СУТЬ ЗАДАНИЯ:
Ответьте на вопросы по отрывку о поездке в Тибет ниже.
1. Что мелют на мельнице недалеко от Лхасы?
2. Как зовут тибетца, который предложил показать мельницу?
3. Сколько спальников и сколько одеял было на рассказчике ночью у Эвереста?

ФРАГМЕНТ ДОКУМЕНТА:
%%
Сперва было тяжело, пульсирующая кровь угрожала разорвать виски. Мучительная спазмирующая боль не давала покоя ни днем, ни ночью. Акклиматизация хилого организма к высокогорью, наказание за какие-то грехи или перестройка на музыку высших сфер — думаю, что и первое, и второе, и третье.
Настройка, видимо, прошла успешно — скоро пошло-поехало: недалеко от Лхасы мельница, где мелят овес для тсампы. «Хочу вам ее показать», — говорит тибетец Лун-Дуб. Показывай, конечно, друг разлюбезный, только рады. Переступила порог и в голове вдруг в миг все перемешалось в безумном хаосе — так и застыла я у запыленного нечто в форме воронки из своего сна. «Конфликт блокировок»… Как такое возможно, не могло такого случиться, ведь не было меня тут никогда. Ведь это не Потала, которую можно в глобальной паутине узреть, и не какой-то обобщенный образ — это вполне себе конкретная деталь, которую я не могла узнать нигде. Один за другим мои сны стали воплощаться в реальные предметы и людей.
Не могла поверить, что увижу мать мира — Джомолунгму. Ехала и думала: «Неужели это со мной? Меня никто не обманывает? Мы точно ее увидим?» Эта мысль гвоздем торчала в голове и не отпускала до самого прибытия на место. Ерзала как на иголках, беспрестанно выглядывала в окно, боясь пропустить что-то очень важное. «Семитысячники, — подумалось мне, — жаль, что… жаль что… жаль что…нет, нет, нет, этого не может быть!!! Эта же картина за окном, этот же пейзаж, эта же мысль… Поздно ночью, лежа в шапке, куртке, термобелье, термоносках, двух спальниках под четырьмя теплыми одеялами, давившими на ребра свинцовым грузом, и слушая вой ветра, сотрясающий огромную палатку, думала о том, что происходящее в высшей степени нереально. Не могу я вот так вот просто лежать в пяти шагах у Эвереста и размышлять о том, что по сути заглянула в будущее.
%%
(Сохраненные материалы из коллекции)
%%
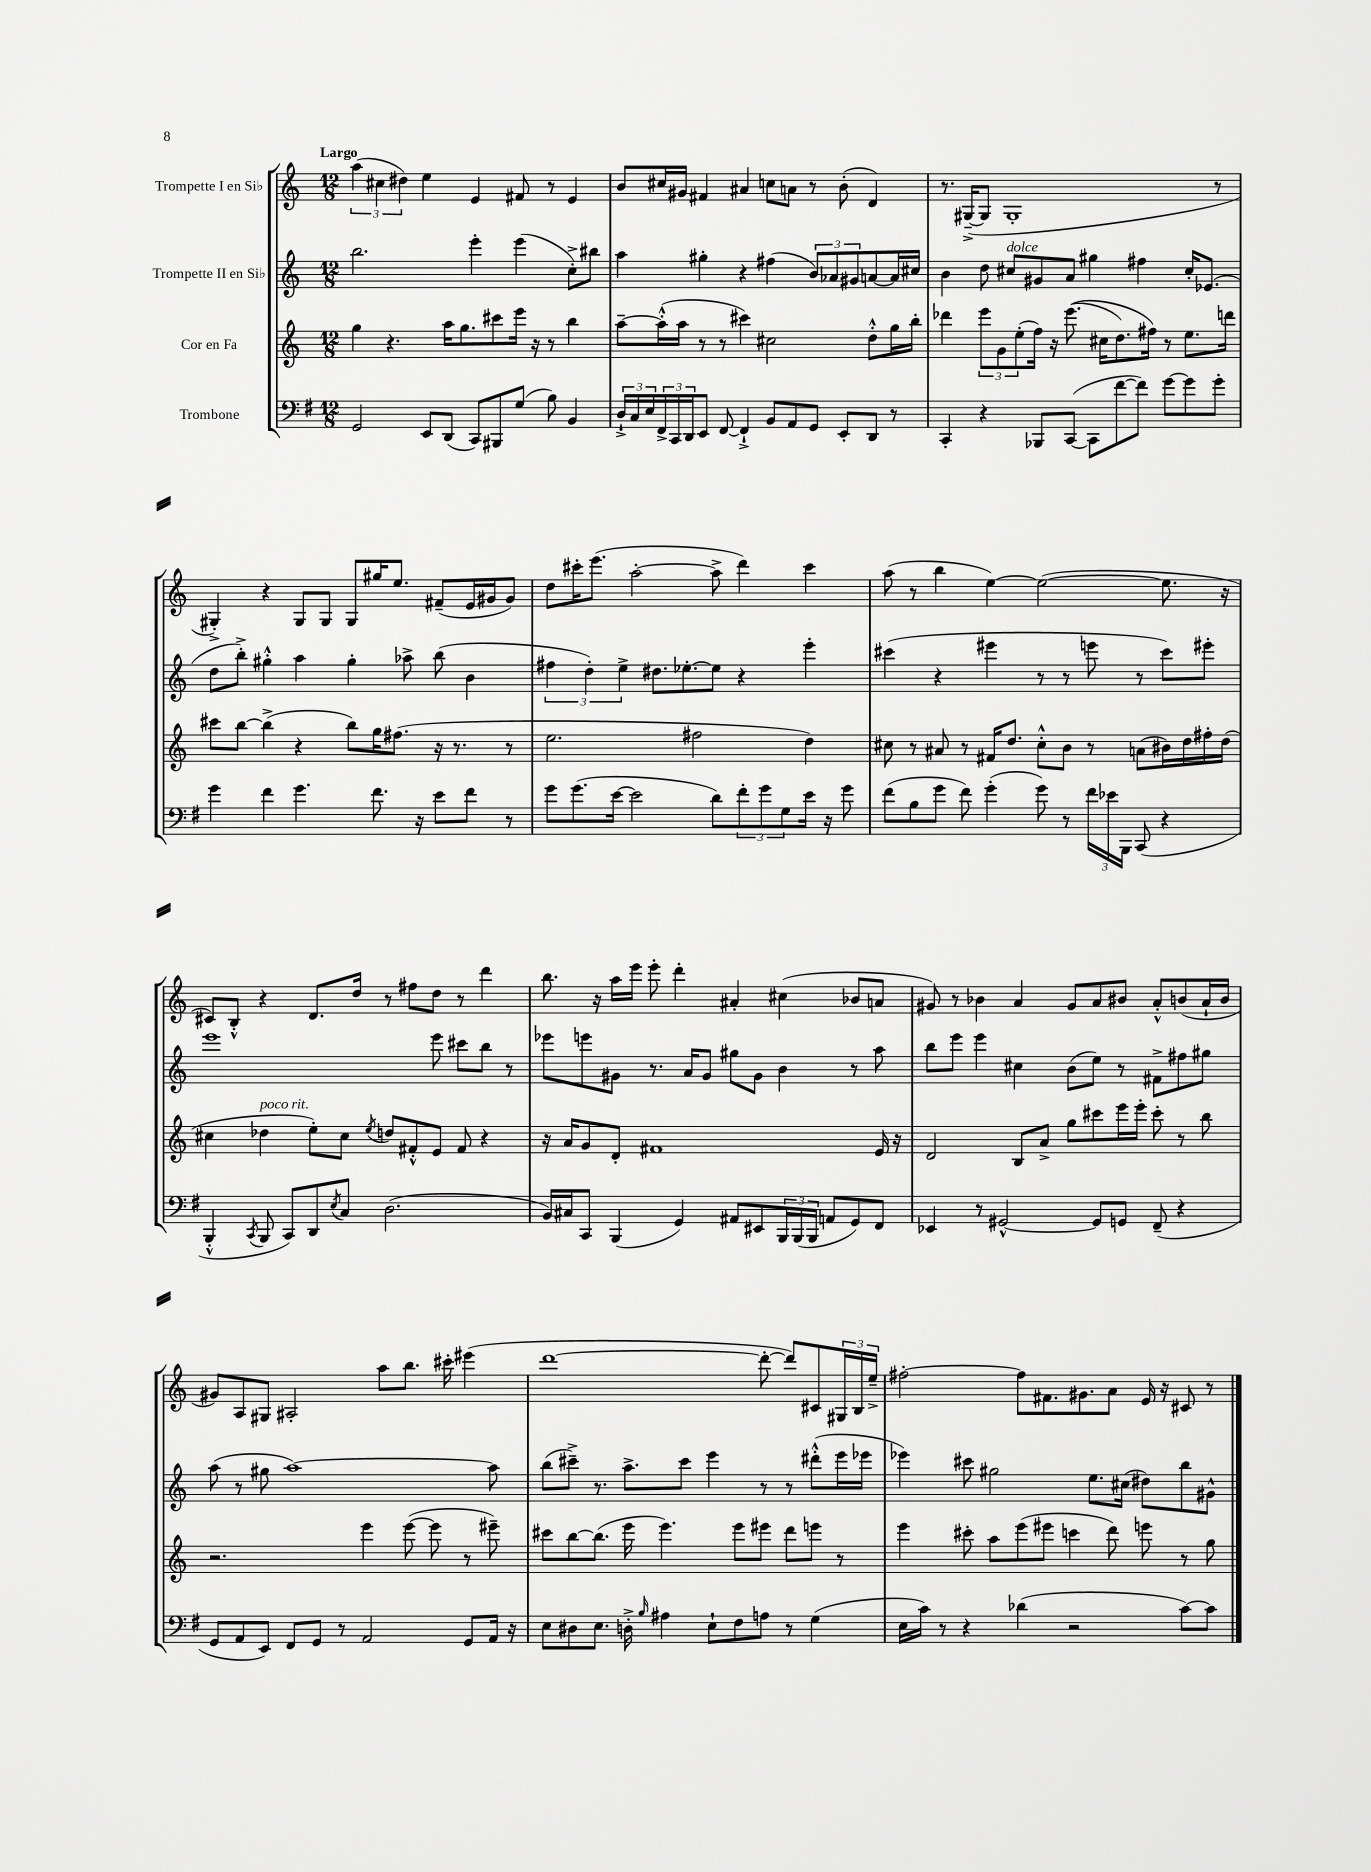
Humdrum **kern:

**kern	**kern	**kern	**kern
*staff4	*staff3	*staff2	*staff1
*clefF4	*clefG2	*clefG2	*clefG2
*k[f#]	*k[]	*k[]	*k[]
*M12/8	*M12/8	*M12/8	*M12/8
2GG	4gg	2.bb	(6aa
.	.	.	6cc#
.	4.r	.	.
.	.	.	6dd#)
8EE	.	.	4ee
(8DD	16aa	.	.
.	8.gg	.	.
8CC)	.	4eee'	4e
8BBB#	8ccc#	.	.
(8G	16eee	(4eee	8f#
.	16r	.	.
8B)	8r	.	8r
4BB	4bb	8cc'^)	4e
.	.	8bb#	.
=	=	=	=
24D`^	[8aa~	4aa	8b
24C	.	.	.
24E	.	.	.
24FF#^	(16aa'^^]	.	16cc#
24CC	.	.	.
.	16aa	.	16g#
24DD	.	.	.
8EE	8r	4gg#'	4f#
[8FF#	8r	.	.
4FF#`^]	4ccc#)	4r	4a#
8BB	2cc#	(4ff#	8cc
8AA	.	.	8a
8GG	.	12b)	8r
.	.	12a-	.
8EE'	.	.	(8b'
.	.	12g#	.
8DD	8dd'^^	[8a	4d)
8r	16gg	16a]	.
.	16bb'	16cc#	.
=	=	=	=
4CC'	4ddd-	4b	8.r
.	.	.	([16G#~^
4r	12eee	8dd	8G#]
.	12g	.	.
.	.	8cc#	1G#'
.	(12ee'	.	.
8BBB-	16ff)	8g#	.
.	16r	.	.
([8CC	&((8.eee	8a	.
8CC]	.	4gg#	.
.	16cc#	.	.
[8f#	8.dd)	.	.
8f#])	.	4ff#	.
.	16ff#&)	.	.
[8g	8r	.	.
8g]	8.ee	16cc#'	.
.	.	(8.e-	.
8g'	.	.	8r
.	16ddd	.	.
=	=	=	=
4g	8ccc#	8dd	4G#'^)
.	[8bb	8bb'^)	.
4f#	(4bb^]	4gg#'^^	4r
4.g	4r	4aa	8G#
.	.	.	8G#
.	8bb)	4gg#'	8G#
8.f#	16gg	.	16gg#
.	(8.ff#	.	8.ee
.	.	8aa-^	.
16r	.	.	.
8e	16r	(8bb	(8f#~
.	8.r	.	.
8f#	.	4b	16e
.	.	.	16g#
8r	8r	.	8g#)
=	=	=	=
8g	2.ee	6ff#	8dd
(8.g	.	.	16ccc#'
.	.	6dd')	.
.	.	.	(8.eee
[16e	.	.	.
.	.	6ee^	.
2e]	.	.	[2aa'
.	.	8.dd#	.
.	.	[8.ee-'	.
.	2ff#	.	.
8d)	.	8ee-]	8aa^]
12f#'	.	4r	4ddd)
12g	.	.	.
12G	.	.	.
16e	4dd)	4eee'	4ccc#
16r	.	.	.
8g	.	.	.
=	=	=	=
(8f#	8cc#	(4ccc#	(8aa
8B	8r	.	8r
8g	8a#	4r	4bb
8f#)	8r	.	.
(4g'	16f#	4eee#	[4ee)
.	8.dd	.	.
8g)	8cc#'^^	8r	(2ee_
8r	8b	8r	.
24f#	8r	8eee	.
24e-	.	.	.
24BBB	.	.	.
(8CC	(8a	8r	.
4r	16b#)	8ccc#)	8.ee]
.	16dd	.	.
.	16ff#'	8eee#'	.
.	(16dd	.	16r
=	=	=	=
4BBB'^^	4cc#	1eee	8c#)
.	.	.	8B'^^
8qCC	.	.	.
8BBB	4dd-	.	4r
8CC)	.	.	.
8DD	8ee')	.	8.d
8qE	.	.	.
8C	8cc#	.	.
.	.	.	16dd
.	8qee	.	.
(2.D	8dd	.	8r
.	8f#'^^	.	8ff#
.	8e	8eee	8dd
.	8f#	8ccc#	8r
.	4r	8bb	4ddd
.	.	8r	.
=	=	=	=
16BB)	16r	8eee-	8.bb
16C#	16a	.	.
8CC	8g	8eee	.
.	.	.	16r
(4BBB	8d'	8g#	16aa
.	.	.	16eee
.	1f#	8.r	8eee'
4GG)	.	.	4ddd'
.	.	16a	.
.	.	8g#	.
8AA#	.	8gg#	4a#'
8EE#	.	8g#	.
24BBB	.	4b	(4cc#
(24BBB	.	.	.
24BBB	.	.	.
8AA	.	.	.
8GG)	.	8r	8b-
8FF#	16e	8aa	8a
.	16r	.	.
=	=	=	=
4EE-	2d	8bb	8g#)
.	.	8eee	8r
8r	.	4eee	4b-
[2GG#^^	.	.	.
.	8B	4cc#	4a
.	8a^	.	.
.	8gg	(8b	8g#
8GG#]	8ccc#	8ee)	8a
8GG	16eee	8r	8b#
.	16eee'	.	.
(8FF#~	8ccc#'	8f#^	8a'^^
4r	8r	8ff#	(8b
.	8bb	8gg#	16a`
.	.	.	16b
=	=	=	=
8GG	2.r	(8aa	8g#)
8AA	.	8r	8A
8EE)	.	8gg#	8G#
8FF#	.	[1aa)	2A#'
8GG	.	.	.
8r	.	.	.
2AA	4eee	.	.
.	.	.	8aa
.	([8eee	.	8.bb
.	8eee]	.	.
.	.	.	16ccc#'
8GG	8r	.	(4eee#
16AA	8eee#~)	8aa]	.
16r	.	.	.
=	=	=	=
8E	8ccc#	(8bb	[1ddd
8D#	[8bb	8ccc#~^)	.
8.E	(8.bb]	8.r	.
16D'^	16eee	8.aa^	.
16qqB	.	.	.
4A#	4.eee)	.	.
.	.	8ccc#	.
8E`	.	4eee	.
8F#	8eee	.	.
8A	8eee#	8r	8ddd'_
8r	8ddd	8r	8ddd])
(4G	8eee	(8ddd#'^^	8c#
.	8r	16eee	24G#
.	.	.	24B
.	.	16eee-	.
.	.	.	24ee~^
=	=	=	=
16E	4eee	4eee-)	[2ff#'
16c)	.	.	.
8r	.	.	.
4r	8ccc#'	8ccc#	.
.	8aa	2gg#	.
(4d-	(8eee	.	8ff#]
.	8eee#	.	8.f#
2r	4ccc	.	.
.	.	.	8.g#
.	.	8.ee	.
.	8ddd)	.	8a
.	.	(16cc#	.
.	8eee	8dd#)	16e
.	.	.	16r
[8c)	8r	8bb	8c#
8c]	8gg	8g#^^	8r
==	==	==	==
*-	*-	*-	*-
%%
ВЫПОЛНЕННОЕ ЗАДАНИЕ:
1. Овес для тсампы.
2. Лун-Дуб.
3. Два спальника и четыре теплых одеяла.